On Alice and Dali
Perhaps it was something about Alice, which Salvador Dali saw in himself that lead to his love of her. Both travelled an extended, byzantine road through the land of dreams. Although unlike Alice, Dali's travels were by means of his art. One could not help but obsess over such a seemingly simple girl like Alice, with her effervescent essence of youth.
Dali first delved into Wonderland with his interpretation of Lewis Carroll’s creation in 1968. The original engraving and 12 heliogravures of original gouaches saw Dali depicting Alice in a form he had used in two engravings he made for Paul Eluard's "Nuit Partagées" in 1935.

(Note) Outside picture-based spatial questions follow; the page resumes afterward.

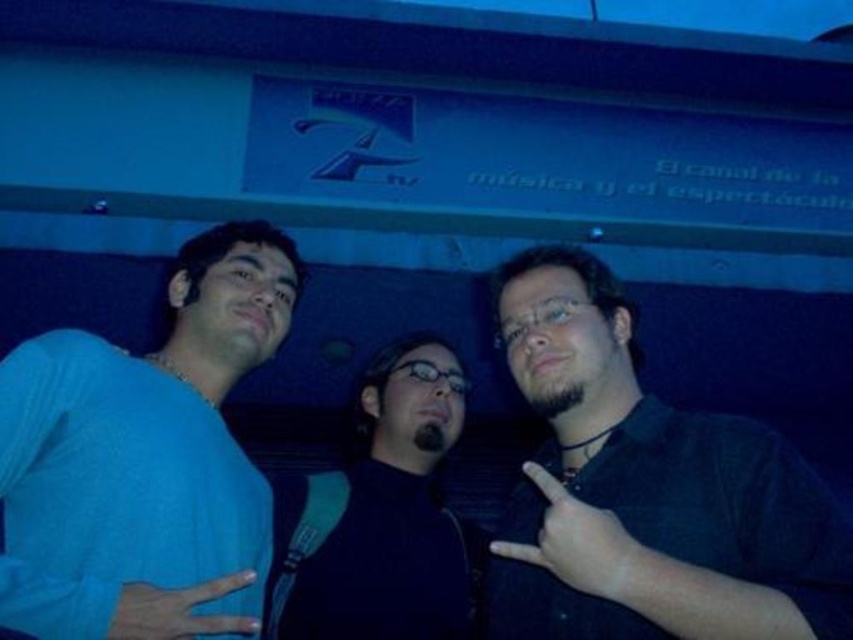
Where is `black matte hand at center`? The image size is (853, 640). black matte hand at center is located at coordinates (584, 547).

Who is taller, blue matte shirt at left or matte blue hand at center?

With more height is blue matte shirt at left.

Who is more distant from viewer, [38,371] or [204,588]?

Point [38,371]

Find the location of a particular element. The image size is (853, 640). blue matte shirt at left is located at coordinates (144, 458).

Is point (15, 429) positioned before point (631, 586)?

No, (15, 429) is further to viewer.

Does blue matte shirt at left appear on the left side of black matte hand at center?

Yes, blue matte shirt at left is to the left of black matte hand at center.

Describe the element at coordinates (144, 458) in the screenshot. I see `blue matte shirt at left` at that location.

The width and height of the screenshot is (853, 640). Find the location of `blue matte shirt at left`. blue matte shirt at left is located at coordinates (144, 458).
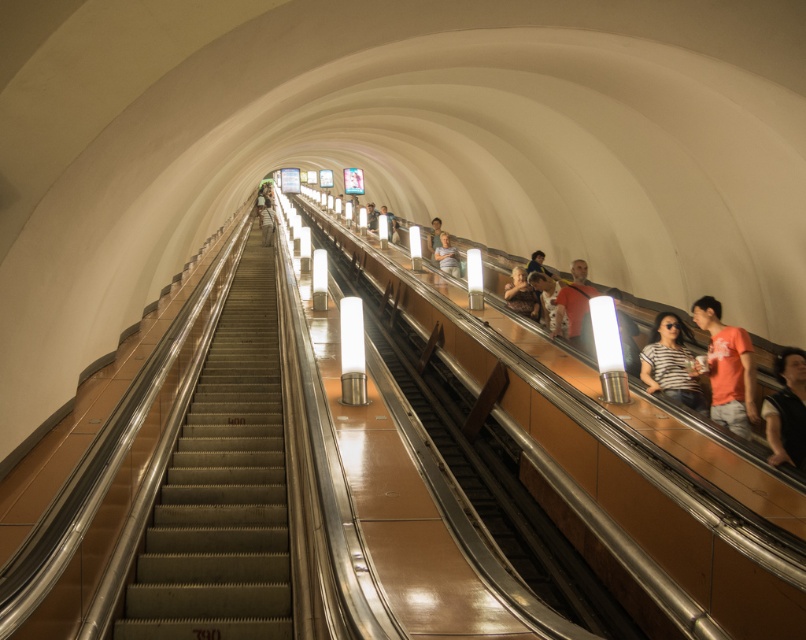
Question: Considering the real-world distances, which object is closest to the light brown leather jacket at upper center?

Choices:
 (A) smooth beige shirt at center
 (B) metallic gray stairs at center

Answer: (A)

Question: Does light blue shirt at center lie behind light brown leather jacket at upper center?

Choices:
 (A) yes
 (B) no

Answer: (B)

Question: Can you confirm if light blue shirt at center is positioned to the right of light brown leather jacket at upper center?

Choices:
 (A) no
 (B) yes

Answer: (B)

Question: Which is nearer to the light blue shirt at center?

Choices:
 (A) matte black jacket at upper center
 (B) light brown leather jacket at upper right
 (C) smooth beige shirt at center
 (D) orange cotton t-shirt at right

Answer: (A)

Question: Estimate the real-world distances between objects in this image. Which object is farther from the smooth beige shirt at center?

Choices:
 (A) light brown leather jacket at upper center
 (B) orange cotton t-shirt at right
 (C) matte black jacket at upper center
 (D) light brown leather jacket at upper right

Answer: (B)

Question: In this image, where is orange cotton t-shirt at right located relative to smooth beige shirt at center?

Choices:
 (A) below
 (B) above

Answer: (A)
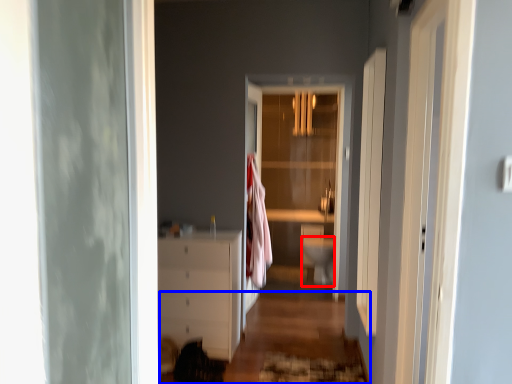
Question: Which object is further to the camera taking this photo, toilet bowl (highlighted by a red box) or path (highlighted by a blue box)?

Choices:
 (A) toilet bowl
 (B) path

Answer: (A)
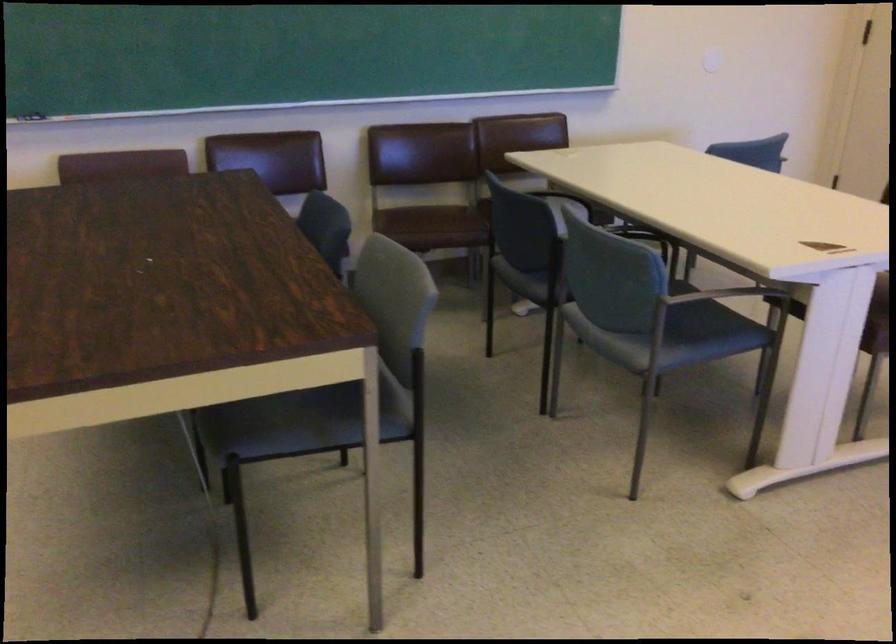
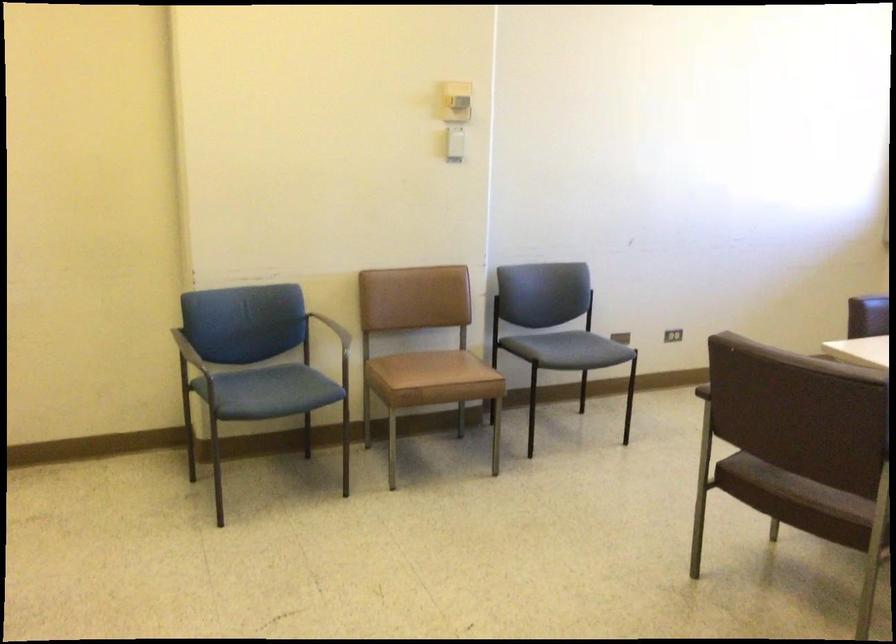
Question: The first image is from the beginning of the video and the second image is from the end. How did the camera likely rotate when shooting the video?

Choices:
 (A) Left
 (B) Right
 (C) Up
 (D) Down

Answer: (B)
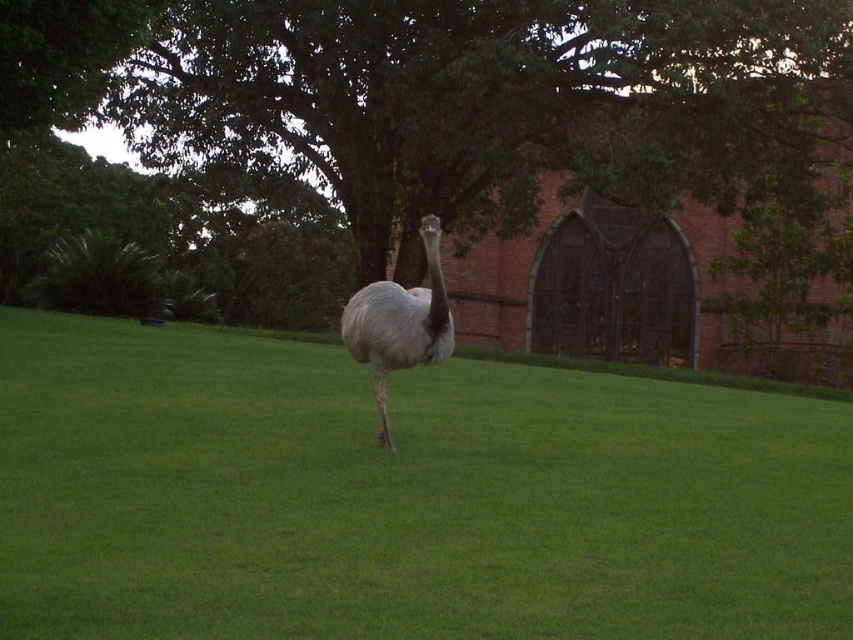
Between point (648, 602) and point (363, 333), which one is positioned in front?

Point (648, 602) is in front.

Locate an element on the screen. green grass at center is located at coordinates (401, 497).

Who is more forward, [4,378] or [378,371]?

Positioned in front is point [378,371].

This screenshot has width=853, height=640. I want to click on green grass at center, so coord(401,497).

Does green leafy tree at center have a greater height compared to gray feathered ostrich at center?

Yes.

Who is shorter, green leafy tree at center or gray feathered ostrich at center?

gray feathered ostrich at center is shorter.

Where is `green leafy tree at center`? The width and height of the screenshot is (853, 640). green leafy tree at center is located at coordinates (450, 97).

Locate an element on the screen. This screenshot has width=853, height=640. green leafy tree at center is located at coordinates 450,97.

Can you confirm if green grass at center is positioned to the right of green leafy tree at center?

Incorrect, green grass at center is not on the right side of green leafy tree at center.

Can you confirm if green grass at center is positioned to the left of green leafy tree at center?

Answer: Yes, green grass at center is to the left of green leafy tree at center.

Who is more forward, (676, 432) or (564, 154)?

Point (676, 432) is in front.

Where is `green grass at center`? The image size is (853, 640). green grass at center is located at coordinates (401, 497).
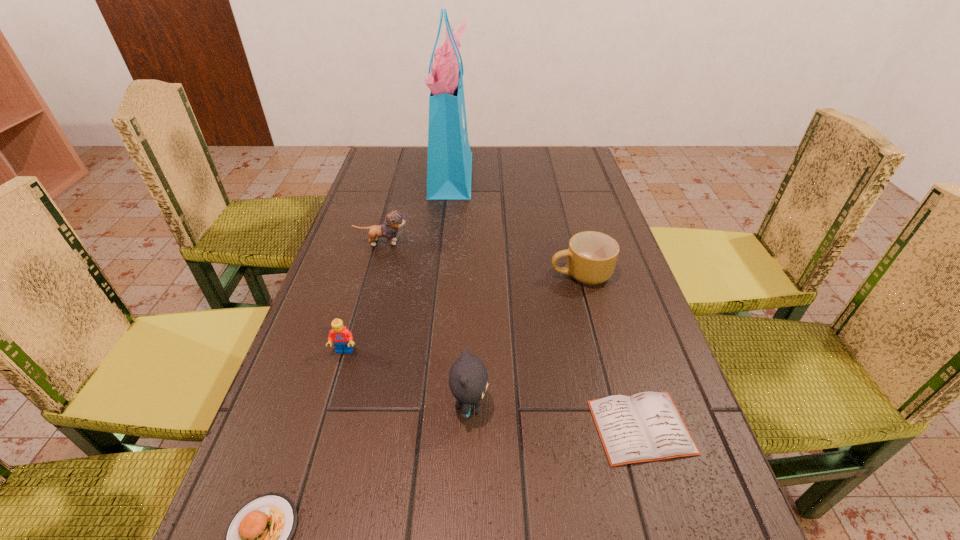
Find the location of a particular element. This screenshot has width=960, height=540. blank space located 0.160m on the front-facing side of the right kitten is located at coordinates (576, 406).

Where is `vacant space located 0.330m on the front-facing side of the farther kitten`? vacant space located 0.330m on the front-facing side of the farther kitten is located at coordinates (533, 243).

The image size is (960, 540). In order to click on vacant space located on the side with the handle of the fifth nearest object in this screenshot , I will do `click(471, 274)`.

I want to click on free region located on the side with the handle of the fifth nearest object, so click(x=528, y=274).

Identify the location of vacant space located on the side with the handle of the fifth nearest object. The width and height of the screenshot is (960, 540). (443, 274).

Locate an element on the screen. The width and height of the screenshot is (960, 540). vacant space located on the face of the Lego is located at coordinates (299, 508).

I want to click on vacant area situated on the left of the diary, so click(541, 427).

Where is `object that is at the far edge`? The image size is (960, 540). object that is at the far edge is located at coordinates (449, 164).

Find the location of a particular element. This screenshot has width=960, height=540. kitten located at the left edge is located at coordinates (394, 219).

Find the location of `Lego present at the left edge`. Lego present at the left edge is located at coordinates (342, 338).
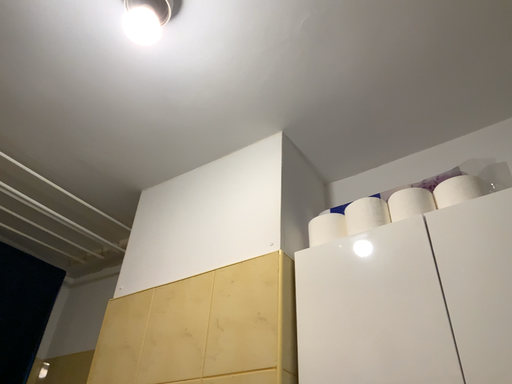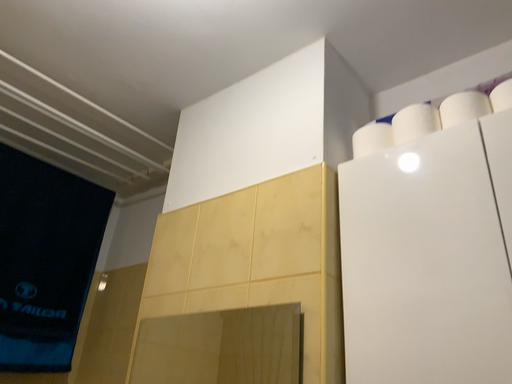
Question: Which way did the camera rotate in the video?

Choices:
 (A) rotated upward
 (B) rotated downward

A few years passed before a similar depiction of Alice was recreated, stylised as a silver bell by Dali, and released by the Lincoln Mint. But what followed leaves many lovers of Dali, and Alice alike spellbound. Dali's gorgeous bronze sculpture (1977-1984) enhances the design of the bell, and stands at an impressive 36.0 x 17.5 inches. Alice has blossomed, her hands and hair formed into roses, and her skipping rope into twisted cord still frozen in motion above her head. She is a faceless, eternally youthful interpretation of her own adventure through a surreal dreamscape. She is a representation of naiveté in its most beautiful, pure form, bringing the unanswerable logic of a child unharmed through her confusing spell in the looking-glass world. And this masterpiece wouldn't quite be complete if it weren’t for the appearance of one of Dali's most popular symbols the crutch, which Alice is oddly propped up by. This sculpture remains a superb, provocative portrayal of Alice at her finest.